__WHAT THE TASK ASKS__
Needed from the entries below: every line that holds the word "דגנים".

Extracted page text data
[Start of Attachment]
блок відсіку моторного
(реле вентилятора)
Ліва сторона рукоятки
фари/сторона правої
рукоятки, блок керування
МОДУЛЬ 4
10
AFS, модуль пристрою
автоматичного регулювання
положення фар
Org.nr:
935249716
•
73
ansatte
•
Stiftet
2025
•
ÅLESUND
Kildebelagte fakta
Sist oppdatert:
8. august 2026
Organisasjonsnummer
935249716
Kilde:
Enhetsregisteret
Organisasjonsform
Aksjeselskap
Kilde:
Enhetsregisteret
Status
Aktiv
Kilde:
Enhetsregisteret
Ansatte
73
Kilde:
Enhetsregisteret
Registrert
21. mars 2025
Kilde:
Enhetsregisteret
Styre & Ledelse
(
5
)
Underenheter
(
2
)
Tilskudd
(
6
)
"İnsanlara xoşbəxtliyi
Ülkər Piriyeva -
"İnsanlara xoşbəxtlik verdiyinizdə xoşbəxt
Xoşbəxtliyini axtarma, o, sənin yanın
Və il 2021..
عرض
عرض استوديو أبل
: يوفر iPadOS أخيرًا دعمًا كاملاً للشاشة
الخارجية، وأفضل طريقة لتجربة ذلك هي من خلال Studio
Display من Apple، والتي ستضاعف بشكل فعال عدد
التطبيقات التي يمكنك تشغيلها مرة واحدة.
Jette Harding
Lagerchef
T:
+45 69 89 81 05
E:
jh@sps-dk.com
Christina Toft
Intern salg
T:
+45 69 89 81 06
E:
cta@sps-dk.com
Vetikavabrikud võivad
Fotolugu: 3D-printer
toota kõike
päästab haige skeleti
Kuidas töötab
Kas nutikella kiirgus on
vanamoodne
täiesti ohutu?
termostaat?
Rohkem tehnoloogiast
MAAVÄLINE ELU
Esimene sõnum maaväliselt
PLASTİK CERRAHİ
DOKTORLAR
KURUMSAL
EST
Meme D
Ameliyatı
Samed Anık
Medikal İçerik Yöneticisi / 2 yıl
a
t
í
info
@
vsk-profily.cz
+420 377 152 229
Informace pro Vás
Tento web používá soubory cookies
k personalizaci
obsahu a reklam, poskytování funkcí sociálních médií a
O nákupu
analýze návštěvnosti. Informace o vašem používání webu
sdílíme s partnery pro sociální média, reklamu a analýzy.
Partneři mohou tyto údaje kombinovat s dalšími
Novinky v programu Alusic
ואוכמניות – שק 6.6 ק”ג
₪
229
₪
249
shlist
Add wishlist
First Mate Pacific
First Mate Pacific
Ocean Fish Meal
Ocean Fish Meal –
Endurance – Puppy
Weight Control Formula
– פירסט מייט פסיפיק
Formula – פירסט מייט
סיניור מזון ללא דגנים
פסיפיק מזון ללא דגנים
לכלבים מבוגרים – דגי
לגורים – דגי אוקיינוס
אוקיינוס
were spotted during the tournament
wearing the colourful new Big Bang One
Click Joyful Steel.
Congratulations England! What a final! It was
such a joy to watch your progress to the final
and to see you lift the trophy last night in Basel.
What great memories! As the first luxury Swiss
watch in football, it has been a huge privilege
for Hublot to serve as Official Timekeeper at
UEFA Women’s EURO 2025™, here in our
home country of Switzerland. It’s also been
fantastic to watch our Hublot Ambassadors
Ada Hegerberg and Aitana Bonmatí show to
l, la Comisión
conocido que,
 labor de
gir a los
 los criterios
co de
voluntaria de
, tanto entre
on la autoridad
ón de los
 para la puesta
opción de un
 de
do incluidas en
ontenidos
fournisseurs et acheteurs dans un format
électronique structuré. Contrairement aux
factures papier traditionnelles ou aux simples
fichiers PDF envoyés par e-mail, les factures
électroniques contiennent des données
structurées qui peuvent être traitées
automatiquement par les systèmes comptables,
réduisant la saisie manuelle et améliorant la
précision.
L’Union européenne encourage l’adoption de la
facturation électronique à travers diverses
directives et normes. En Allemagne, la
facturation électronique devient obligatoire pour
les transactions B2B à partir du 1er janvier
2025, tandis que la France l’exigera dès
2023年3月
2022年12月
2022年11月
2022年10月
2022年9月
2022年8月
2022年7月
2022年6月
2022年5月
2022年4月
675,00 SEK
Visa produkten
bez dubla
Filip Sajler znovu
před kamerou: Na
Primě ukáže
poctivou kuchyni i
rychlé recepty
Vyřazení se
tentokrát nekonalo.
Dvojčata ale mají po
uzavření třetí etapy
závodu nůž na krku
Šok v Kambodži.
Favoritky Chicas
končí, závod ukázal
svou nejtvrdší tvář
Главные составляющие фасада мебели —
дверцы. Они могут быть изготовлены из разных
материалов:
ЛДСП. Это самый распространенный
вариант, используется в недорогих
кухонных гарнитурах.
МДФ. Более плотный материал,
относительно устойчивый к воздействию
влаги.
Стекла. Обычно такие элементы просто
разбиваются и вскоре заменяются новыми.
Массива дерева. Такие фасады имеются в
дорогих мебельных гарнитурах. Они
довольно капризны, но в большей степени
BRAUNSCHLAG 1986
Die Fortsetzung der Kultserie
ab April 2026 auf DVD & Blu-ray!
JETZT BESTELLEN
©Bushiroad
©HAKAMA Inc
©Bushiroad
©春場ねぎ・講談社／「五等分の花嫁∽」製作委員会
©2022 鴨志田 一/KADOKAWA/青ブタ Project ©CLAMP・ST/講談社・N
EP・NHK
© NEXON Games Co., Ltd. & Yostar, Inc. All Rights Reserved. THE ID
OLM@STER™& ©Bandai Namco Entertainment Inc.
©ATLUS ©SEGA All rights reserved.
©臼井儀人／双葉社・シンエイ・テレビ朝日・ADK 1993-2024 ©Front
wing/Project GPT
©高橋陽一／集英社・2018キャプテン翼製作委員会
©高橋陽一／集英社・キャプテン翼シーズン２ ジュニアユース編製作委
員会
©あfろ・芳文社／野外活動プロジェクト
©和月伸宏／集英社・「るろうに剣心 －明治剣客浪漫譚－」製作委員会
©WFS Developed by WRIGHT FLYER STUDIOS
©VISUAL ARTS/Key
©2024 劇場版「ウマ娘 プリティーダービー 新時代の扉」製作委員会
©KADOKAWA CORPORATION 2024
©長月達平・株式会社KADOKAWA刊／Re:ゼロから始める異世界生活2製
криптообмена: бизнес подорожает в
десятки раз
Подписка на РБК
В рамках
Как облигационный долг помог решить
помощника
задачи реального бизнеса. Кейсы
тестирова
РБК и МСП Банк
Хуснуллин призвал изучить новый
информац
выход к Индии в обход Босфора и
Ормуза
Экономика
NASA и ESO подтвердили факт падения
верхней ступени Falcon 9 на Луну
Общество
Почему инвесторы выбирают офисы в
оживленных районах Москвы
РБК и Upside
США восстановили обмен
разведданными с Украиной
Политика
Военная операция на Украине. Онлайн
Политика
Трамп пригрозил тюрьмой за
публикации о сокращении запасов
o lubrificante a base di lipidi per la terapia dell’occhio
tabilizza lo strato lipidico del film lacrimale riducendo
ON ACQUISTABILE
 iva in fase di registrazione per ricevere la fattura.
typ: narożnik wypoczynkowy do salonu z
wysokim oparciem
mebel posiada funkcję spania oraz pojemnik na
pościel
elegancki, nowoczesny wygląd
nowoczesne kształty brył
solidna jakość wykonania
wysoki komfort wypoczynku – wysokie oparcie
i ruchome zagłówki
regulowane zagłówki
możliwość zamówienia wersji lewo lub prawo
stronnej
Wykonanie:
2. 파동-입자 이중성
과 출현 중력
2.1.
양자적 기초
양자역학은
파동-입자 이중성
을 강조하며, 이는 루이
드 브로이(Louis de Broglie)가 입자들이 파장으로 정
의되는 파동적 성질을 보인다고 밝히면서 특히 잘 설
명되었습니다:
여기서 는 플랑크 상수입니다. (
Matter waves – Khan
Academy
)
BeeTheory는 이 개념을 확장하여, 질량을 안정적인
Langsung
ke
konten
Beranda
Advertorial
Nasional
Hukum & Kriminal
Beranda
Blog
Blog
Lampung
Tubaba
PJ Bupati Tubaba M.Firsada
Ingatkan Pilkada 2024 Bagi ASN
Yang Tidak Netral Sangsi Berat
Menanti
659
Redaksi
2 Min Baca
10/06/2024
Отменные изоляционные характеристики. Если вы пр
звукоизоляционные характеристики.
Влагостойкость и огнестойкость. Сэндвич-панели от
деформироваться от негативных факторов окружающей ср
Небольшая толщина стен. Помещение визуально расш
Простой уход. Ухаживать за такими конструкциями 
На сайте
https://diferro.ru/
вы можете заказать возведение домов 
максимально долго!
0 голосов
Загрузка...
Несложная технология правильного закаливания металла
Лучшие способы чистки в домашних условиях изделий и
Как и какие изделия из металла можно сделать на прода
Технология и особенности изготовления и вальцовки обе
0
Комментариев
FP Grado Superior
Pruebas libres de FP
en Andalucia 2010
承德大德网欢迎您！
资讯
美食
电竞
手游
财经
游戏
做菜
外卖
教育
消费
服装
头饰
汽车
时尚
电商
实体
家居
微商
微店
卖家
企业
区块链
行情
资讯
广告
[End of Attachment]
__ANSWER BELOW__
סיניור מזון ללא דגנים
פסיפיק מזון ללא דגנים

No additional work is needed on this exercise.